Jacqueline Cordes ’25

As synesthete, I experience colors when listening to music, which only fuels my interest in it more. It wasn’t until high school that I became obsessed with learning how to play classical piano pieces. However, I was terrible at reading music, and had to learn pieces with a program called Synthesia (not to be confused with synesthesia). As a result, coming to Pomona and diving into the structured world of music theory was initially intimidating. Additionally, I was worried that learning exactly how music worked would limit my creativity, making my compositions more conventional. Fortunately, I couldn't have been more wrong.

Music theory and music history classes didn't put up walls around my creativity—it broke them down. The more I learned, the more I realized that understanding music theory was like adding more colors to my synesthetic palette. Classes involving everything from counterpoint to sonata form all opened my eyes. I could upgrade old compositions and add depth and dimensions I didn't know were missing. Even seemingly dry topics, such as how transposing instruments work, have proven to be useful. I couldn’t be happier with the music department, and I’m grateful for gaining a greater picture of what music can be.

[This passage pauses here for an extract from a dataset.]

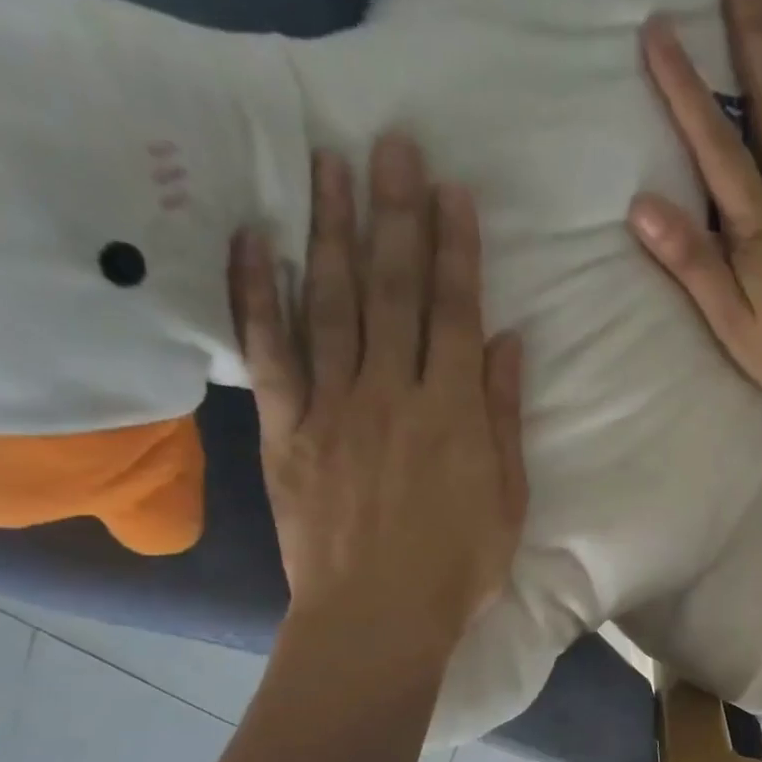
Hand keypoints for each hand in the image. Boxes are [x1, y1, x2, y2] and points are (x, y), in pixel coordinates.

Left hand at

As for my music reading, even though it was like deciphering a foreign language at first, now it's like a second language I'm getting more and more conversational in.

Kateryna Bolonnikova ’21

Music had casually been a major part of my life since childhood, hence up until a certain point I did not experience an urge to give up all of my other interests to pursue it professionally. It was at Pomona, however, that I was exposed to so many academic and pre-professional opportunities, that at some point it became clear to me that I couldn’t pursue all of them while doing justice to the aspiring musician inside.

When one of the summers I pursued a STEM internship and had neither the time nor space to practice my instruments and write music, I felt so bitter about my choices that some days I would commute (by public transport) from Pasadena to Claremont after hours to access the upright pianos at Pomona, often staying into the night and taking the morning train back to my job. Following that experience, with my advisor Professor Alfred Cramer’s encouragement that “a music major is not career suicide,” I made one of my best decisions so far by declaring a music major.

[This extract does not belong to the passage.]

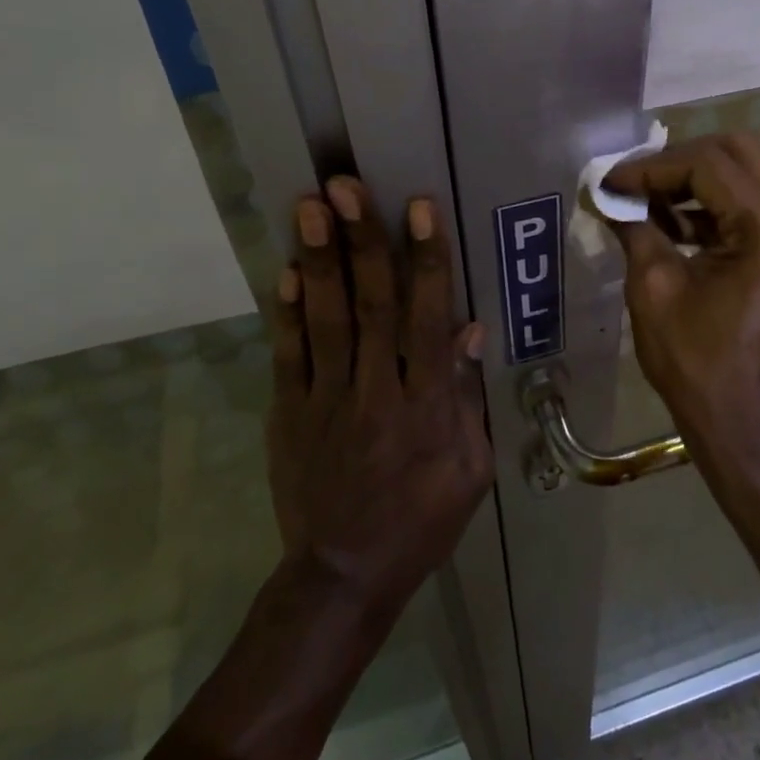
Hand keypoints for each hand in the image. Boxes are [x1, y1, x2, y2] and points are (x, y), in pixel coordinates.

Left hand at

Far from being an easy path, music for me has not been merely about working on musicianship skills and building performance and composition portfolios – but also about practicing being a more thoughtful, mature, and aware human being. My gratitude extends to all of the Music Department faculty who have been patient and well-wishing mentors, as well as to fellow music majors who make this journey fun.

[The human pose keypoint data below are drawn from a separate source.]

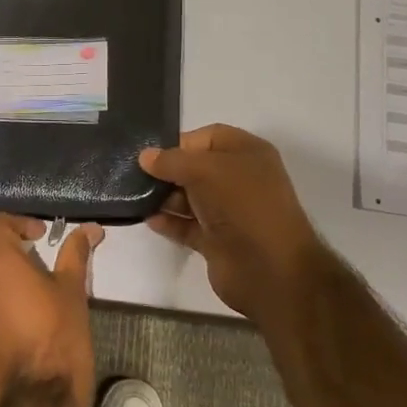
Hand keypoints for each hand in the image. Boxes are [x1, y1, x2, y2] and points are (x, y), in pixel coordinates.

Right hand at [139, 125, 330, 327]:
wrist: (270, 268)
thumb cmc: (242, 205)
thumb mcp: (205, 170)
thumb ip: (171, 161)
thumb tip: (145, 157)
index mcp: (248, 153)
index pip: (208, 138)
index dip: (180, 143)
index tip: (151, 155)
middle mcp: (240, 179)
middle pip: (196, 168)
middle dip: (168, 171)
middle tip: (136, 177)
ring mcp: (229, 212)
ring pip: (190, 198)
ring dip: (165, 197)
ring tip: (138, 198)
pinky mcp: (218, 240)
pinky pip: (188, 225)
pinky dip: (170, 222)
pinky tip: (149, 220)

Cherise Michelle ’21 (Concentration: performance, instrument: voice)

My decision to major in music did not take a lot of thought; I have been performing on stages since I was five years old. It was on those various stages that I developed my stage presence, vocal stamina and self-confidence to perform. However, after being rejected from a musical T.V. show audition for “not singing with my own voice,” I realized that I had never seriously attempted to create my own music. Until I was 18 years old, I had become a master at performing other people’s music, instead of my own.

I knew that there was something holding me back—the ability to play an instrument or read music. Growing up, I did not have access to any instruments besides the keyboard the pianist would use at my church. During church choir rehearsals, I would watch as the choir director’s hand glided across the piano and pray for the day when I’d be able to do the same. At school, the students always learned music by ear, so at least I was able to develop my aural skills. Still, I knew that if I just learned how to play an instrument and read music, I would have the keys to the kingdom.

As a junior, mustering up the strength to practice for my 20th Century Music Course (Theory IV) every week, I look back at my past three years at Pomona with so much joy. I was such a tiny, little freshman who barely knew how to distinguish a quarter note from an eighth note. I did not even know that the piano keys have names. Now, I can accurately contribute to scholarly conversations about Bartok, sonata form or the Whole-tone scale. The best part of being a music major is that I now have the tools to compose my own music. With all the knowledge I’ve gained from the four theory courses, Electronic Music Studio and several other courses, I can assure you that I am equipped for whatever music I want to write—whether that be my gospel, soul & blues tunes or my 12-tone compositions. Thanks to the unwavering support of the music faculty here at Pomona, my confidence in my academic musical abilities has increased so much. The music department is preparing me for a life-long love and deep appreciation for music while helping become an outstanding performer.